Join us as we delve into the many facets of our Shyama Svetha collective in the Varna Sutra series -
Karuppu (black) - Black is always in style in the West, and this trend has caught on with kanjivaram saris as well. In the traditional kanjivaram palette, karuppu or black takes on various shades categorised from masikkai black to kanmai (kohl). Kanmai refers to the black material used to line the eyes, to make them stronger and more beautiful, and even today this is an ayurvedic medicine, which can be made at home. In fact, some weavers apply mai or kohl to the corners of a new sari before handing it over to their clients. Related to the deity Mahalakshmi, this material is considered auspicious and sacred.
Eiyam (tin) - Even the colours of the vessels used to prepare and serve food in South Indian kitchens find a way into the kanjivaram drape. A shot of light grey and dark grey, eiyam refers to the metal coating of tin vessels, once seen in every household. Rasam, which is unique to South Indian cuisine, acquires a distinct smell and flavour when prepared in an eiya sombu.
Cement Grey - The ‘English colours’ of the kanjivaram were introduced more recently, and ‘cement grey’ is perhaps a sign of the influence of the first cement factory in India being established in Madras in 1904. This cool and smoky shade of grey stands out beautifully on saris with contrast borders.
Yanai (elephant grey) - The Varadaraja Perumal temple at Kanchipuram is referred to as hastigiri (elephant hill) in Vaishnavite literature and in the eleventh century inscriptions. A great peculiarity about this temple is that the main shrine of Varadaraja is not on the ground level, but on an elevated platform representing a hillock. The sthala purana (legend which describes the temple’s history) states that it was the abode of the divine elephant Gajendra, whom the Lord saved from the clutches of a crocodile. Elephant motifs have always been a part of temples, their architectures and vahanas, or processional vehicles of the deities. No wonder the colour of this majestic and gentle creature was an inspiration to weavers of kanjivaram saris.

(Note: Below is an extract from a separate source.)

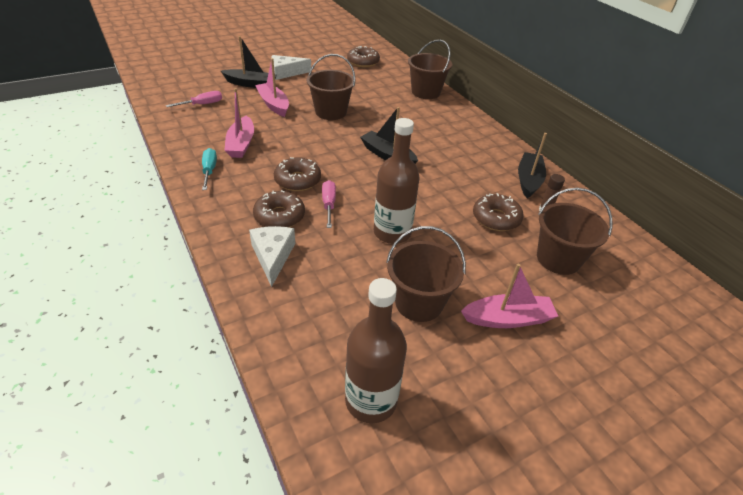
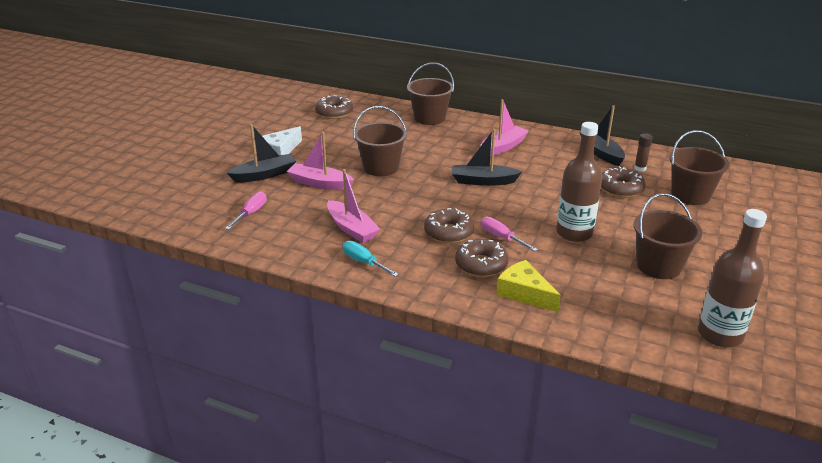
camera: 35 degrees left, 10 degrees down
(273, 256) = (524, 293): white cheese -> yellow cheese
(508, 319) = (717, 246): pink boat -> pink boat (503, 147)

Muthu (pearl white) - The lustrous white silk drawing inspiration from the colour of muthu or pearls. Pearl and chank fishing in South India, especially in Tuticorin, dates back thousands of years and contributed to a thriving economy in the region. The most classic combination on the sari is a pearl white body with an arakku border.
Vennai (butter) - The golden white of butter which is used to make home-made ghee, and applied on idols of Lord Hanuman as appeasement in vennai kaapu, finds its way into the lexicon.
Sambal (ash grey) - Sambal in Tamil refers to the sacred ash or thiru neeru which Lord Shiva dons on his body. The colour tone of sambal is halfway between white and black.
Black and white represent a psychological force in the world of colour and design. Despite the kanjivaram being closely associated with more vibrant and deep jewel tones, these two hues still hold a firm place in the cultural and social symbolism of the textile heritage. As the kanjivaram is contemporised and reimagined for a modern landscape, black, white, and all the shades in between, are being interpreted beautifully in silk within the dramatic geometry of the drape.